--- Data section ---
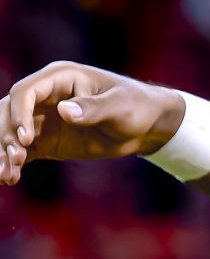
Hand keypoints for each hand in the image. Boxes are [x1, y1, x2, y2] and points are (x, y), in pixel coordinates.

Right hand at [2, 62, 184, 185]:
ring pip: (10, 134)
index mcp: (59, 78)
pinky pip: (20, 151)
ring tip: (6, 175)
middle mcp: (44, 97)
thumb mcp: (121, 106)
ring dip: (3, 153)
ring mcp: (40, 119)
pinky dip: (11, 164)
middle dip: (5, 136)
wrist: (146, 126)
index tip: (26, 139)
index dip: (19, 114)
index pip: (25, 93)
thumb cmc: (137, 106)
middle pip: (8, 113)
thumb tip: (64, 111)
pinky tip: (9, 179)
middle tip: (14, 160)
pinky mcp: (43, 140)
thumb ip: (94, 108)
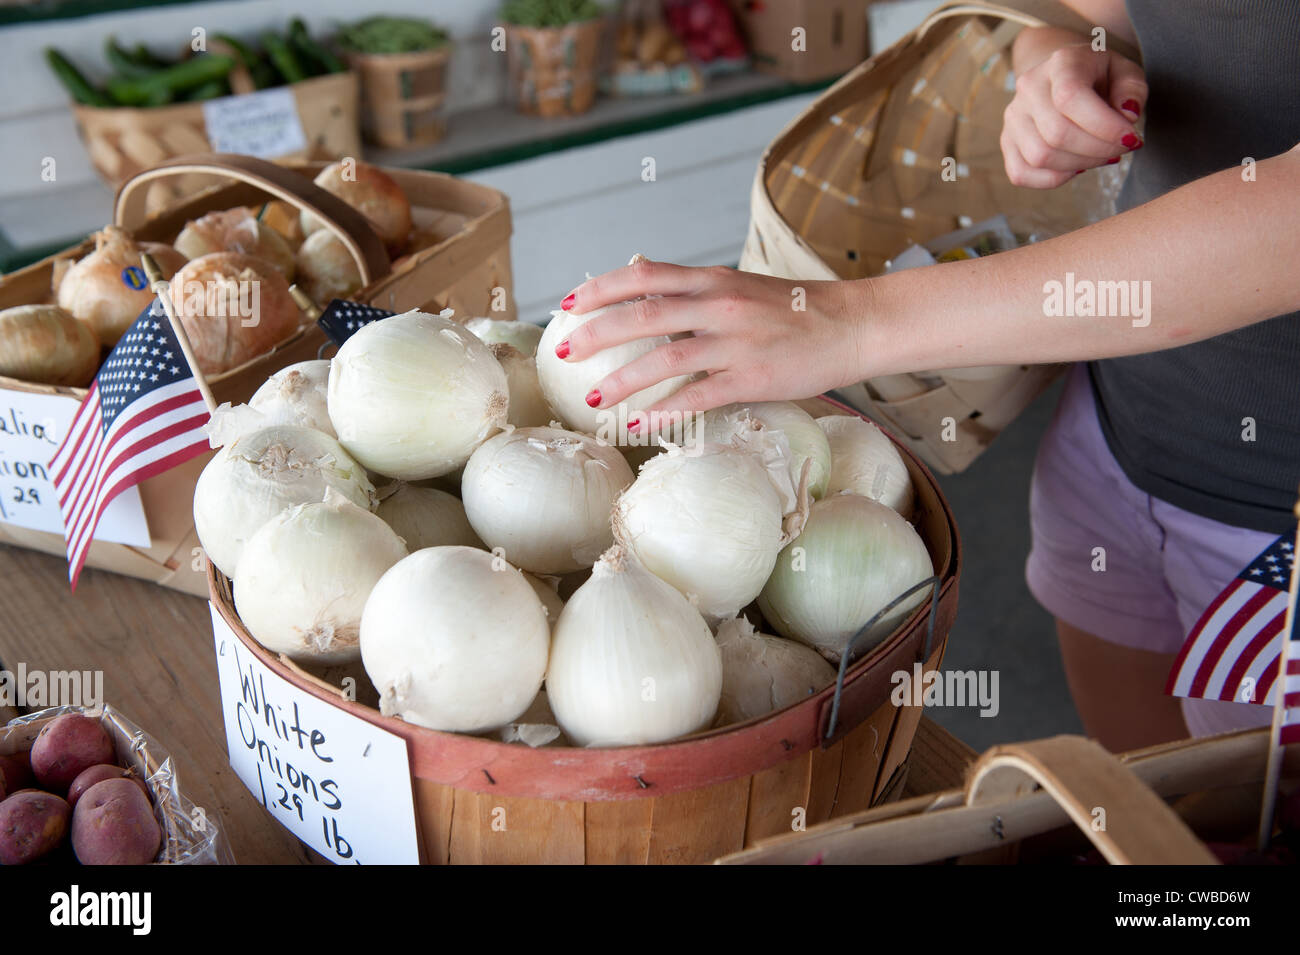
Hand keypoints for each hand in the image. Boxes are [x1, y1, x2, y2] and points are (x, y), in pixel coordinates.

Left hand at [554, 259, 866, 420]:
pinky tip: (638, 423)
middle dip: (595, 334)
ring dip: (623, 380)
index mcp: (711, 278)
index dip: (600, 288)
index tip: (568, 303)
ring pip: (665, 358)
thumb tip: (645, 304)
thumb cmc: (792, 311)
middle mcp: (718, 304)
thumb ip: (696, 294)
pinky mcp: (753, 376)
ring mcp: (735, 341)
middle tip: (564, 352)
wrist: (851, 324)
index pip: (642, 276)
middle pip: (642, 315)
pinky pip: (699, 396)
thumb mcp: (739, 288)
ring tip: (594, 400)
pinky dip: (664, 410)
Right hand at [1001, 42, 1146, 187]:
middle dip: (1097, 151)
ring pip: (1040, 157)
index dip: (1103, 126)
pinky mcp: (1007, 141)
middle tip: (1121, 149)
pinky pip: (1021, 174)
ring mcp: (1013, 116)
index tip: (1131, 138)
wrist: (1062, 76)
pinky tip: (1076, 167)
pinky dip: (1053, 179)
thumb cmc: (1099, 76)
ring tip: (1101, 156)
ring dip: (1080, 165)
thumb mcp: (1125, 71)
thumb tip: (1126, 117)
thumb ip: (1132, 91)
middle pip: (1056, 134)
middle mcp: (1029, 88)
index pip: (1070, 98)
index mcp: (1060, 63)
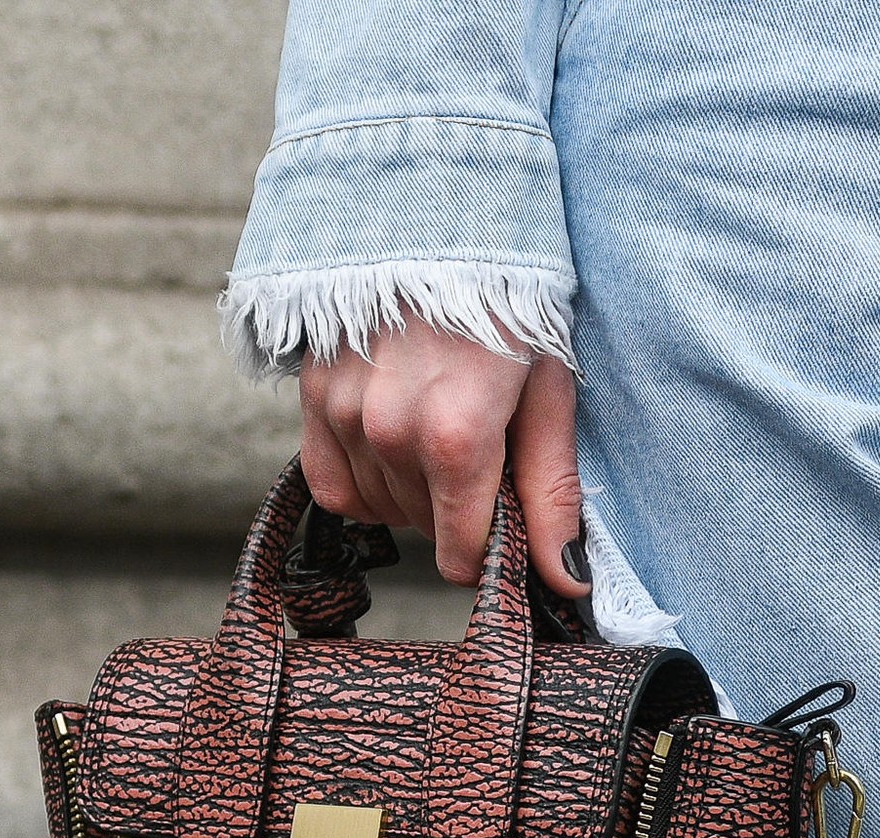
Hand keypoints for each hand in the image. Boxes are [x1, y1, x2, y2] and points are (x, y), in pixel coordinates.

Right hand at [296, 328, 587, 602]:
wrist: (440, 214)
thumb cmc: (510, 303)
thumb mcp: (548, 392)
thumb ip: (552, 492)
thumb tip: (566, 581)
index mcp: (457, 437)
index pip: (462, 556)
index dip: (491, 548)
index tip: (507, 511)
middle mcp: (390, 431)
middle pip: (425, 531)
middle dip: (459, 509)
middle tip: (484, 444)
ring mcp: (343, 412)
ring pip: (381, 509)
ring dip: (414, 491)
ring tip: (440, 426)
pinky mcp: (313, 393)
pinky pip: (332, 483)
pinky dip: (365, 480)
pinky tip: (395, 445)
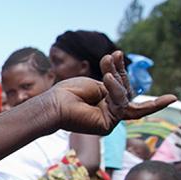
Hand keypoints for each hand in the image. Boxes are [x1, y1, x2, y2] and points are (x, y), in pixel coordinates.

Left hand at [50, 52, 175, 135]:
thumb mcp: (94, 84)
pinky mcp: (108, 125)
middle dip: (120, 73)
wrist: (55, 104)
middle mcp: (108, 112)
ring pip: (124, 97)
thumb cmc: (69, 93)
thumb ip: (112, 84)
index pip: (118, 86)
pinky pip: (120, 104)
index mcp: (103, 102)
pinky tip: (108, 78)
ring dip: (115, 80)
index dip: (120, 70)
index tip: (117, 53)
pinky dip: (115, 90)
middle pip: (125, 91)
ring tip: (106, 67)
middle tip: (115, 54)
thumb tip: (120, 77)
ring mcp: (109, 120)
---
--- Data section ---
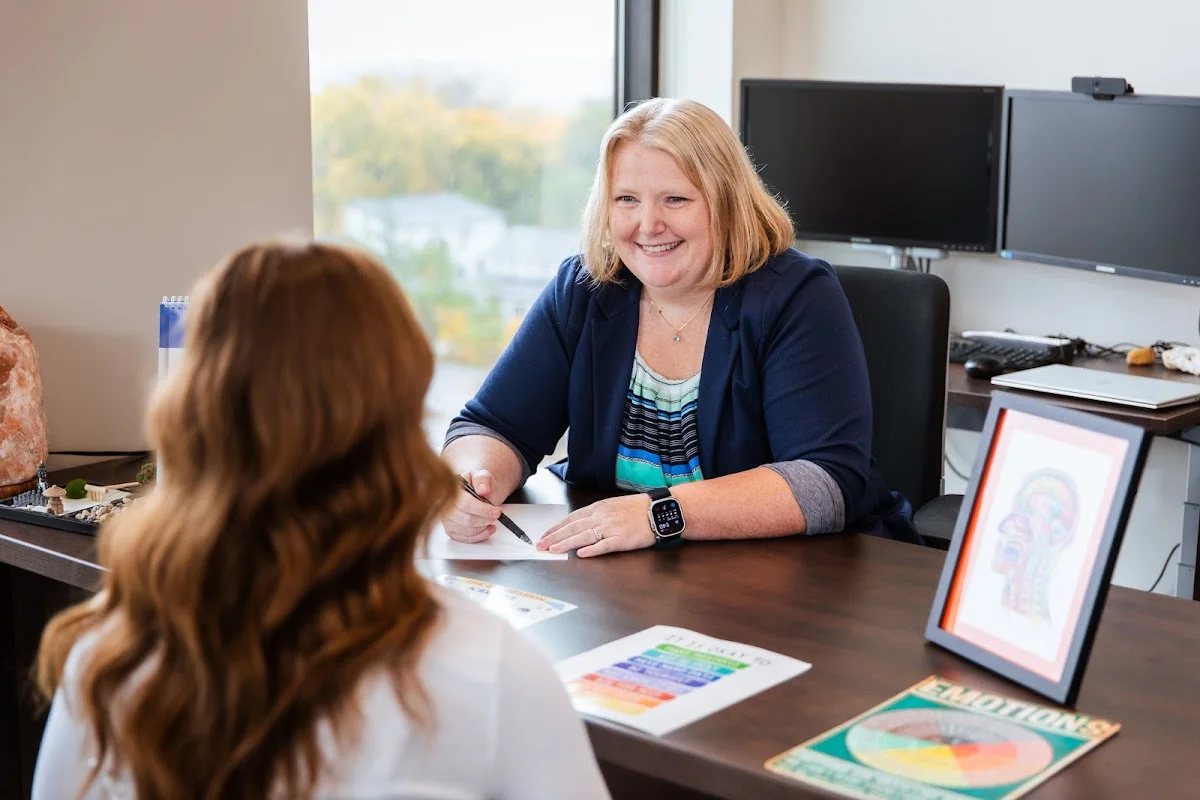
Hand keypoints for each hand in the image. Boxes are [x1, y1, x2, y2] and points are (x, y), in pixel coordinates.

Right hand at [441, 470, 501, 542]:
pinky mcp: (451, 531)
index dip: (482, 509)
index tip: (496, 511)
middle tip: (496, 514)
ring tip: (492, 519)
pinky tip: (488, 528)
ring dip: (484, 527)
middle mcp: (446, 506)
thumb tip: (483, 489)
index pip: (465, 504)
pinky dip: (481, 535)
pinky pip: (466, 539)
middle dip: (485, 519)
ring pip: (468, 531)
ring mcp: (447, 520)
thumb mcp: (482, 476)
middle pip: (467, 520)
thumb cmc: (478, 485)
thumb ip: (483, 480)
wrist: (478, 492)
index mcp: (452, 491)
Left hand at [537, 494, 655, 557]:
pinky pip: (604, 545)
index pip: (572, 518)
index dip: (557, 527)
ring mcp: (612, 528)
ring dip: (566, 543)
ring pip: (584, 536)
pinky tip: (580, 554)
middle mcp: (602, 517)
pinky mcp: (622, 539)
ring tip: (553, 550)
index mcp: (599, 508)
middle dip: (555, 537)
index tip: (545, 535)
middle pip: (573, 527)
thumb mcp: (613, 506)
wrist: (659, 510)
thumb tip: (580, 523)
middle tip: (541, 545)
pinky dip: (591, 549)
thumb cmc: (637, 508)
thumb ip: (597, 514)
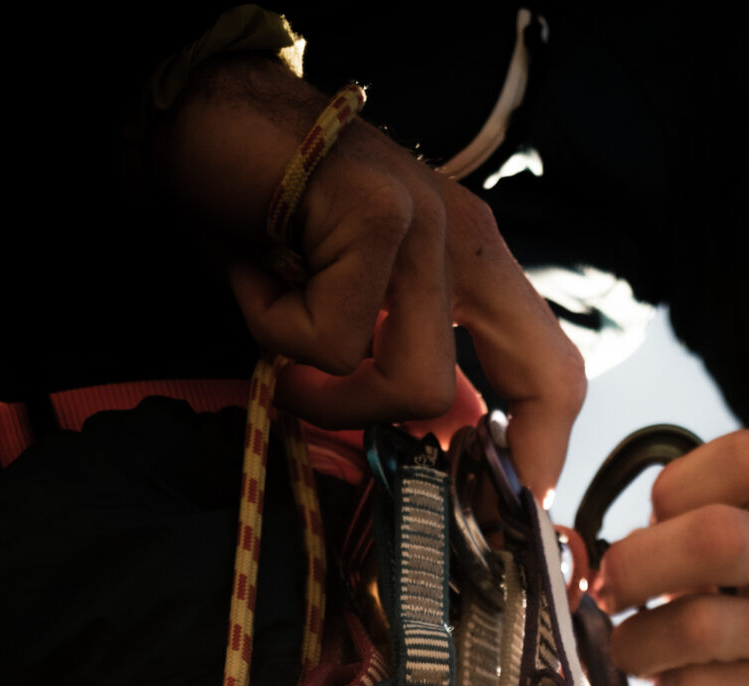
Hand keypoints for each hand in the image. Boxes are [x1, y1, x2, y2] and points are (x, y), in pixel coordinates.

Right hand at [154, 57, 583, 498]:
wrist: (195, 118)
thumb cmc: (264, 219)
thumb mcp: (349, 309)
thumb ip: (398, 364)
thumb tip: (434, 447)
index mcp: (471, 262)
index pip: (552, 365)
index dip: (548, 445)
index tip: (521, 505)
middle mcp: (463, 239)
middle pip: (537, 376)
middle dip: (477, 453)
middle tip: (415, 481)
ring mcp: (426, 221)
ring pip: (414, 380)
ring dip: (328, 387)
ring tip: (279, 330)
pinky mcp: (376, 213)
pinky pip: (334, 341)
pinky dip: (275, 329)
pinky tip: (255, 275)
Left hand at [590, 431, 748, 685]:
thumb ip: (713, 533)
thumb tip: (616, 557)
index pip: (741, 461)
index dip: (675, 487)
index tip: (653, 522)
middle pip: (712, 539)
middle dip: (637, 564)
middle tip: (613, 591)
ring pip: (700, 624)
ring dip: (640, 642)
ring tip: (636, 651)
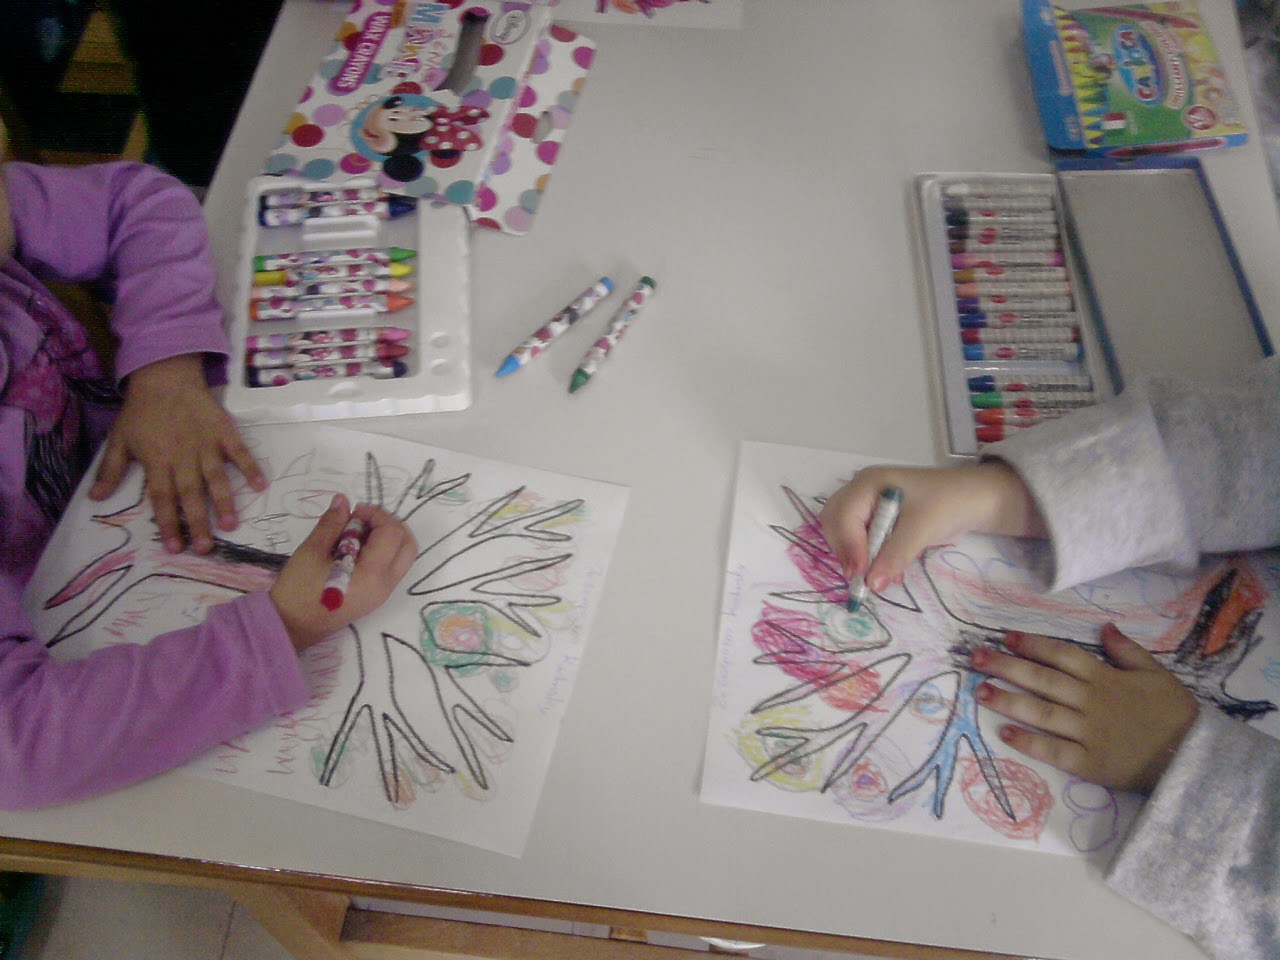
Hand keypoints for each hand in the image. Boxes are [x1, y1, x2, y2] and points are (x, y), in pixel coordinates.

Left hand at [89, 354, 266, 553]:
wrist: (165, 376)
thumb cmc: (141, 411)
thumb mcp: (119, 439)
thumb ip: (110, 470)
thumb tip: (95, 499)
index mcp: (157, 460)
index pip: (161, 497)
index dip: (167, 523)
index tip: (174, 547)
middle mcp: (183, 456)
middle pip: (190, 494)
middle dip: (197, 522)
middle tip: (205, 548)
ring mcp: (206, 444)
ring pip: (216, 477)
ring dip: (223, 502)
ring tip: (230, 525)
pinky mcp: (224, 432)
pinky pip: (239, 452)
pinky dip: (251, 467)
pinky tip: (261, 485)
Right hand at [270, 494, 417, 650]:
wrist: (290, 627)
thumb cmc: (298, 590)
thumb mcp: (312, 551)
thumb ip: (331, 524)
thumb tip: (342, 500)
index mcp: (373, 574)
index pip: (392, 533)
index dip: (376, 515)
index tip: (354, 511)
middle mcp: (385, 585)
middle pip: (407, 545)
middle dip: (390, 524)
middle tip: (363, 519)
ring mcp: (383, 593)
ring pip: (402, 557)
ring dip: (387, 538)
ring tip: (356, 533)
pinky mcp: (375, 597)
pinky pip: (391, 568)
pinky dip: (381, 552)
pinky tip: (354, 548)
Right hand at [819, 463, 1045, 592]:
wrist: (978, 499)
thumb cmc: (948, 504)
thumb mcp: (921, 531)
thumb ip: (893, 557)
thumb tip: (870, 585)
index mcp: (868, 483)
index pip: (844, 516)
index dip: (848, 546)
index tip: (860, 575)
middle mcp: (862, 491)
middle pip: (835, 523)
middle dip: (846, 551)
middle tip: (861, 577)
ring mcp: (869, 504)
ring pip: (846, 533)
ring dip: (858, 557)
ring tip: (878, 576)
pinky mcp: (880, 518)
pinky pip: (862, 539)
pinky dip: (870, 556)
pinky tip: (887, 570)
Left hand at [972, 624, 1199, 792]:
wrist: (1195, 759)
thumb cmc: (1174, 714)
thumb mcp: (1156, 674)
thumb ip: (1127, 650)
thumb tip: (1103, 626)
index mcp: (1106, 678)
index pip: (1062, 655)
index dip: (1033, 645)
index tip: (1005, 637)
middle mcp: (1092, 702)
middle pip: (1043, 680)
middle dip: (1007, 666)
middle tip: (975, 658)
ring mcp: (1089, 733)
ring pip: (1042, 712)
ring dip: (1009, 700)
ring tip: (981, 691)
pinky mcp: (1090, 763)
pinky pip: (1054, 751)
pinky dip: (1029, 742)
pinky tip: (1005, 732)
---
Task directions
Your answer should be the lines above from the one containing "ring mcp: (40, 119)" through the one containing "thumb ip: (94, 108)", copied exactly and with both ends kept.

Problem solution
ring mcp: (40, 119)
pinky dip: (11, 164)
middle dip: (5, 136)
wrist: (146, 126)
index tip: (26, 139)
index dip: (19, 114)
index pip: (25, 93)
thumb cmc: (137, 106)
middle pip: (8, 113)
thumb tip: (64, 111)
pinky tip: (9, 179)
middle tip: (14, 160)
pinky mcp: (43, 140)
thumb ip: (94, 108)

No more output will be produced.